You stitch lyrics from Spicer’s radio into our songs and write into the crisis of insignificance many of us feel amid overabundance and multiplying provisional identities birthed by the internets. I read your poems and think isn’t it grand to have among us a poet of the ecstatic freakout traced to an ancestor known as “Homer” on an old flip phone set to Aeolian harp, a juggler of masks who voices madcap fool outsider jokes, opens the uncanny, wet finger to the wind, and plays the trickster. Yes, Dana, when I hear my phone but realize a moment later it’s merely wind chimes perhaps I won’t feel so foolish now you’ve given this phenomenon so elegant a name as “Zurich moonlight.”
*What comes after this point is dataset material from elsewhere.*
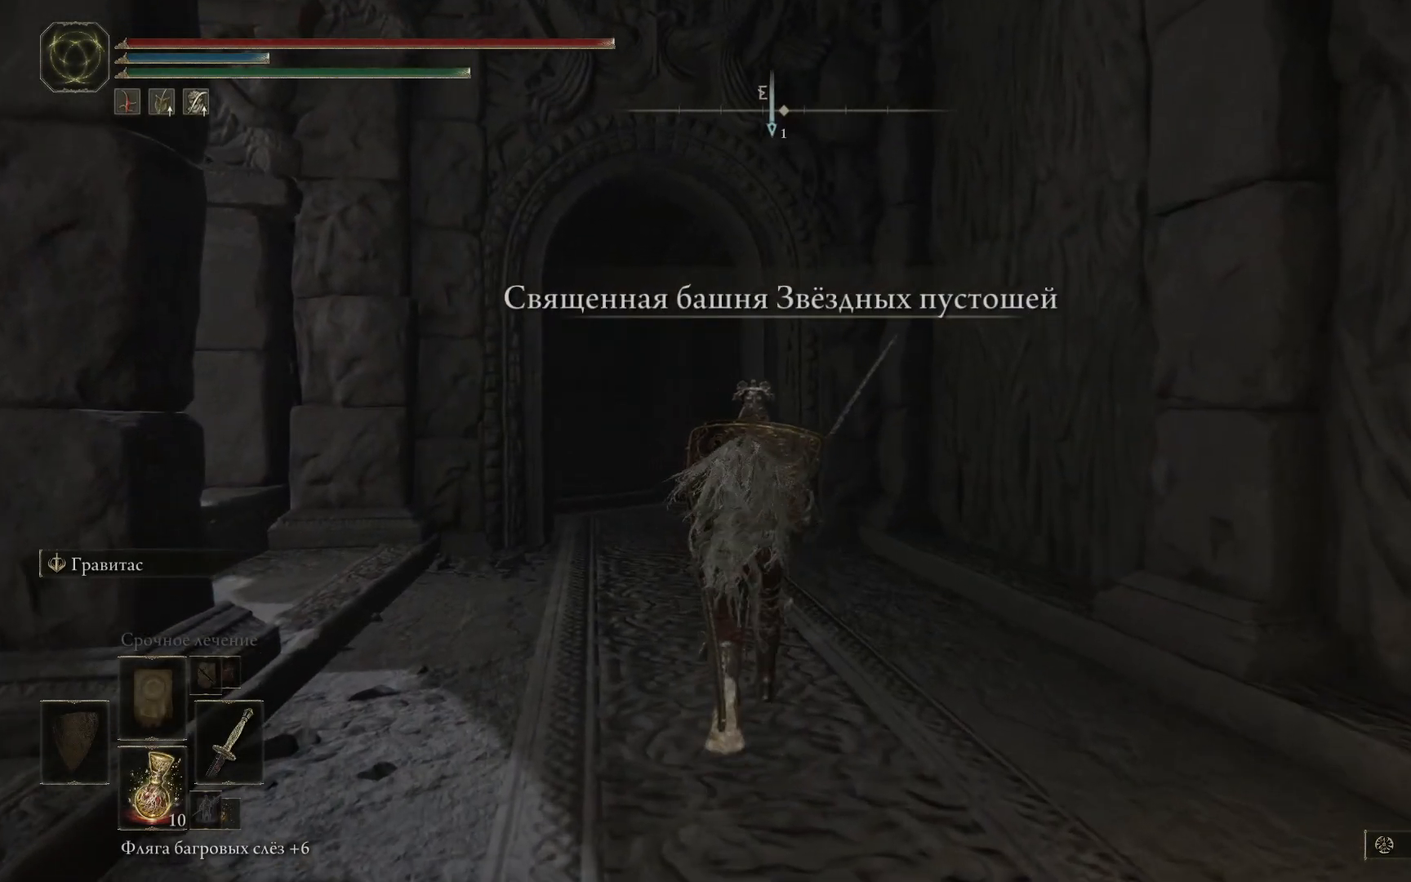
{"buttons": [], "left_stick": "up", "right_stick": "center", "events": []}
I take your writing about your writing within your writing not as postmodern absorption but as the trope of a rap persona. I wanted to write a more traditional review but after reading your long narrative poems where sentences serve as lines and paragraphs as stanzas and the tone has the same warmth and energy of emails shared among friends about travels and adventures my response wouldn’t abide genre. And the gorgeousness of your lines: at first I’m struck by the unwieldy mellifluous flow of your post-language surrealism, though when analyzed your words make such perfect sense I find myself nodding along, especially when you speak of our songs, like “Over the Rainbow,” the theme song of your Infinite Worlds, on display even in the kaleidoscopic of its hallucinogenic cover.
“Over the Rainbow” is your song and our song even though it’s not likely to blare from the jukebox in the bar. It’s your song and our song insomuch as The Wizard of Oz and Kermit taught us to long for a world other than this one, a longing also in your earlier book and poem, This Can’t Be Life. The title is Jay Z but when juxtaposed with your glittering descriptions of models and celebrities it suggests a critical awareness of fashion bankrolled as beauty.
Your poems read like aids to memory and the rearrangement of mental furniture, as in “Typing ‘Wild Speech’” about Geoff’s suicide or in the sonnet sequence “My Diamond” where fascination with the beauty of a diamond becomes a way to understand addiction. Your poems about the birth of your daughter and the challenges of harried parenthood where one dreams of possessing the 10 hands of Kali happily occupy the domestic from a male perspective, a vantage some male poets elide but for hints at lost youth.
Dana, once after a reading we shared a smoke, then I saw you the next morning up the street at the cafe in the same rumbled seersucker with affable grin. “Hi, I’m Dana,” you said, obviously more invested in projecting a field of poetic energy in poetry time than personhood on a clock, but isn’t this why poetry matters, for the shiver as if cold but you are warm, so warm, fired up, zen, pure flow, alchemy, starry-eyed, a seer of déjà vu and epiphany, at home for a fleeting moment in the universe, and isn’t it grand?